1. Keep all sales receipts and create notes to record payments made without receipts. Drop them into a coffee can or plastic jar or a space designated for receipts. Each time you get a paycheck, tally your spending. Sort receipts and notes by expense category. Then regularly total amounts of what has been spent in a category to determine how much is needed in that category each week, or whether spending could or should be reduced.

2. Keep an account book by expense categories.

3. Use envelopes or folders for each category of expenses with an amount of money allocated for expenses for a set period of time, like a month. Record dollar amounts on the outside of the envelope or folder.

4. Pay all bills by check and keep running tallies of how much is left in the allocation for each category. This makes a record system in the checkbook. If it often seems that only particular categories of expenses are the problem, you could monitor only the categories that cause the problems.
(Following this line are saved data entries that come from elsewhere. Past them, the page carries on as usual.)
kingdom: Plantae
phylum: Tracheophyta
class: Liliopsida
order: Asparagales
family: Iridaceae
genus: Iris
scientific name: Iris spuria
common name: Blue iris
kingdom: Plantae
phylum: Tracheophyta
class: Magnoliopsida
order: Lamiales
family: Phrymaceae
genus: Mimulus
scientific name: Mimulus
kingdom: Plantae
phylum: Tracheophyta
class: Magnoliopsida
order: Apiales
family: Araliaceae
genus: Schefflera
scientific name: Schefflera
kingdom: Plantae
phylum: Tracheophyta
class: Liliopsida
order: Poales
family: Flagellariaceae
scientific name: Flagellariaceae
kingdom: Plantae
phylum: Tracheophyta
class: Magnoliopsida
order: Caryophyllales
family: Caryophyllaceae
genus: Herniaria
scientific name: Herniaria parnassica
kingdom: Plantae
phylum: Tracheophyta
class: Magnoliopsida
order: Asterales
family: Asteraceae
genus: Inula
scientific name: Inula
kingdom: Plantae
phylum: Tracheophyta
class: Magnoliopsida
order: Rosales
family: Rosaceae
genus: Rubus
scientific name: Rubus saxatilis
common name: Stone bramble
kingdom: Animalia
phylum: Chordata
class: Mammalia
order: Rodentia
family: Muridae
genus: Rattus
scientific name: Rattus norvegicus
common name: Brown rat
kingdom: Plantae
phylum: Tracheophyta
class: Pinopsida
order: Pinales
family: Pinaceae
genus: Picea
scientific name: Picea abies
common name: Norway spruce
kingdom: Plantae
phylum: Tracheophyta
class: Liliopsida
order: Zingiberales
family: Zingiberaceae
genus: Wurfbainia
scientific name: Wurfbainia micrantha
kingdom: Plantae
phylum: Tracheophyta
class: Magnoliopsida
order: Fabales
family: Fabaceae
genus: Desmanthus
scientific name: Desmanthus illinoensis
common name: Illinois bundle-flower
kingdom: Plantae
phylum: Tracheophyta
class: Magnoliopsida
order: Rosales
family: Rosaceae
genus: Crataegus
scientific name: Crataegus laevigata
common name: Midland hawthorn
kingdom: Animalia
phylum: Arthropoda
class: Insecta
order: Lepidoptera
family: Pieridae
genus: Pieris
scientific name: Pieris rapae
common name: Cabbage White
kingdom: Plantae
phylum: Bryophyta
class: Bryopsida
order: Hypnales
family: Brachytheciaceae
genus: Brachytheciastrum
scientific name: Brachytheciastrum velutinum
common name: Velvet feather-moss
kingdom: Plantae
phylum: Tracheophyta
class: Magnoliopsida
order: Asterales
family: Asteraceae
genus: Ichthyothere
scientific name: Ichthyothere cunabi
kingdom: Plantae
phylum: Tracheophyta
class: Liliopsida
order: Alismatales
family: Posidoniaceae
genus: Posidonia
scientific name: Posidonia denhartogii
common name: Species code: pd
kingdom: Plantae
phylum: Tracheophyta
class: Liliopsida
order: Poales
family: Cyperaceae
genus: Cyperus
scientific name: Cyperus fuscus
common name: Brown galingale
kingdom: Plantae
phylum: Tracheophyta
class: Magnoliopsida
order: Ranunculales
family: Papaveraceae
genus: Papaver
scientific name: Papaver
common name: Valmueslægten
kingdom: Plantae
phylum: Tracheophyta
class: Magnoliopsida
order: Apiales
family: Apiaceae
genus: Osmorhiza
5. "Sticky notes" can be posted on credit cards with a notation of the maximum amounts that can be charged on that card. Subtract amounts of expenditures added to the card as you make purchases.

6. An informal method used by some people is the checkbook balance, as a guide to patterns of expenses. If the balance drops below a particular amount, it is an alert to potential problems.

7. Use a budget partner for problems that seem to be spending addictions. Establish a household rule that the expense has to be verbally justified to the budget partner before any expenditure on those items can be made. The budget partner's role is to ask questions to bring greater understanding of consequences of any expenditure rather than telling the person what to do.

8. Keep a log of "financial emergencies" for a few weeks to determine what they are, what triggers them, and then think of ways to avoid them.

9. Purchase inexpensive computer software designed for electronic record keeping. Be sure to back up your records frequently.

10. Carry a small notepad in your purse, car or pocket to jot down spending.